*** Extract to read ***
A single manager to ping all launches during multiprocess launches

Parameters:
  • port (int) – Listening port number of the DataServer
  • stop_event (Thread.Event) – stop event
fireworks.features.multi_launcher.rapidfire_process(fworker, nlaunches, sleep, loglvl, port, node_list, sub_nproc, timeout, running_ids_dict, local_redirect)

Initializes shared data with multiprocessing parameters and starts a rapidfire.

Parameters:
  • fworker (FWorker) – object
  • nlaunches (int) – 0 means ‘until completion’, -1 or “infinite” means to loop forever
  • sleep (int) – secs to sleep between rapidfire loop iterations
  • loglvl (str) – level at which to output logs to stdout
  • port (int) – Listening port number of the shared object manage
  • password (str) – security password to access the server
  • node_list ([str]) – computer node list
  • sub_nproc (int) – number of processors of the sub job
  • timeout (int) – # of seconds after which to stop the rapidfire process
  • local_redirect (bool) – redirect standard input and output to local file
fireworks.features.multi_launcher.split_node_lists(num_jobs, total_node_list=None, ppn=24)

Parse node list and processor list from nodefile contents

Parameters:
  • num_jobs (int) – number of sub jobs
  • total_node_list (list of str) – the node list of the whole large job
  • ppn (int) – number of procesors per node
Returns:

(([int],[int])) the node list and processor list for each job

fireworks.features.multi_launcher.start_rockets(fworker, nlaunches, sleep, loglvl, port, node_lists, sub_nproc_list, timeout=None, running_ids_dict=None, local_redirect=False)
*** End of Extract to read ***
- [Directions]
1. Reproduce the stretch of the multi_launcher documentation from "A single manager" through "starts a rapidfire.".
2. Write the next part of the multi_launcher documentation, picking up right after its final line.
The data entries are separate material, apart from the multi_launcher documentation.
*** Extracted entries ***
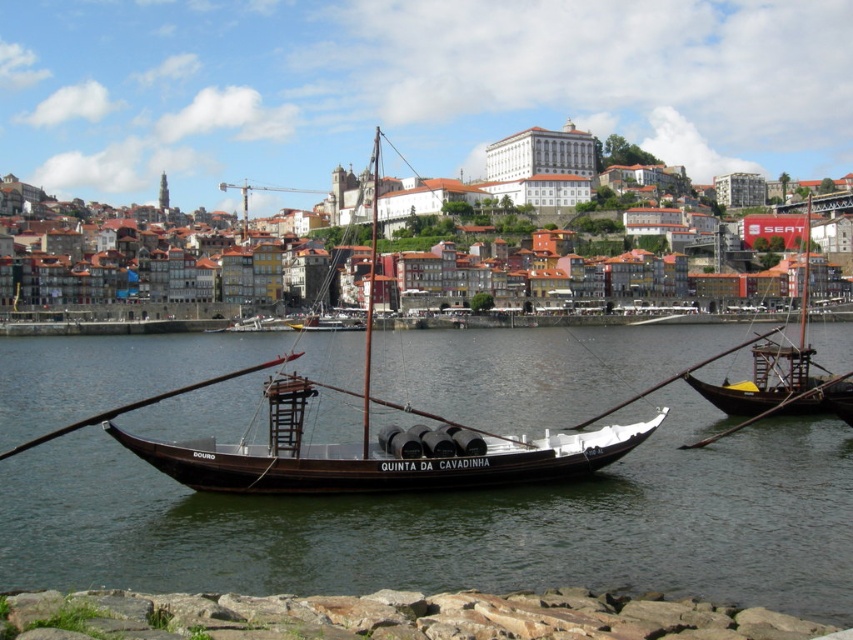
Question: Is wooden sailboat at center below wooden sailboat at right?

Choices:
 (A) yes
 (B) no

Answer: (B)

Question: Estimate the real-world distances between objects in this image. Which object is farther from the brown wooden water at center?

Choices:
 (A) wooden sailboat at center
 (B) wooden sailboat at right

Answer: (B)

Question: Based on their relative distances, which object is farther from the wooden sailboat at center?

Choices:
 (A) wooden sailboat at right
 (B) brown wooden water at center

Answer: (A)

Question: Which point appears farthest from the camera in this image?

Choices:
 (A) (268, 436)
 (B) (759, 376)
 (C) (509, 420)

Answer: (B)

Question: Does brown wooden water at center have a greater width compared to wooden sailboat at right?

Choices:
 (A) yes
 (B) no

Answer: (A)

Question: Is the position of brown wooden water at center more distant than that of wooden sailboat at center?

Choices:
 (A) yes
 (B) no

Answer: (B)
*** End of Extracted entries ***
- [Results in order]
1.
A single manager to ping all launches during multiprocess launches

Parameters:
  • port (int) – Listening port number of the DataServer
  • stop_event (Thread.Event) – stop event
fireworks.features.multi_launcher.rapidfire_process(fworker, nlaunches, sleep, loglvl, port, node_list, sub_nproc, timeout, running_ids_dict, local_redirect)

Initializes shared data with multiprocessing parameters and starts a rapidfire.

2.
Create each sub job and start a rocket launch in each one

Parameters:
  • fworker (FWorker) – object
  • nlaunches (int) – 0 means ‘until completion’, -1 or “infinite” means to loop forever
  • sleep (int) – secs to sleep between rapidfire loop iterations
  • loglvl (str) – level at which to output logs to stdout
  • port (int) – Listening port number
  • node_lists ([str]) – computer node list
  • sub_nproc_list ([int]) – list of the number of the process of sub jobs
  • timeout (int) – # of seconds after which to stop the rapidfire process
  • running_ids_dict (dict) – Shared dict between process to record IDs
  • local_redirect (bool) – redirect standard input and output to local file
Returns:

([multiprocessing.Process]) all the created processes

fireworks.features.stats module

class fireworks.features.stats.FWStats(lpad)
get_daily_completion_summary(query_start=None, query_end=None, query=None, time_field=u'time_end', **args)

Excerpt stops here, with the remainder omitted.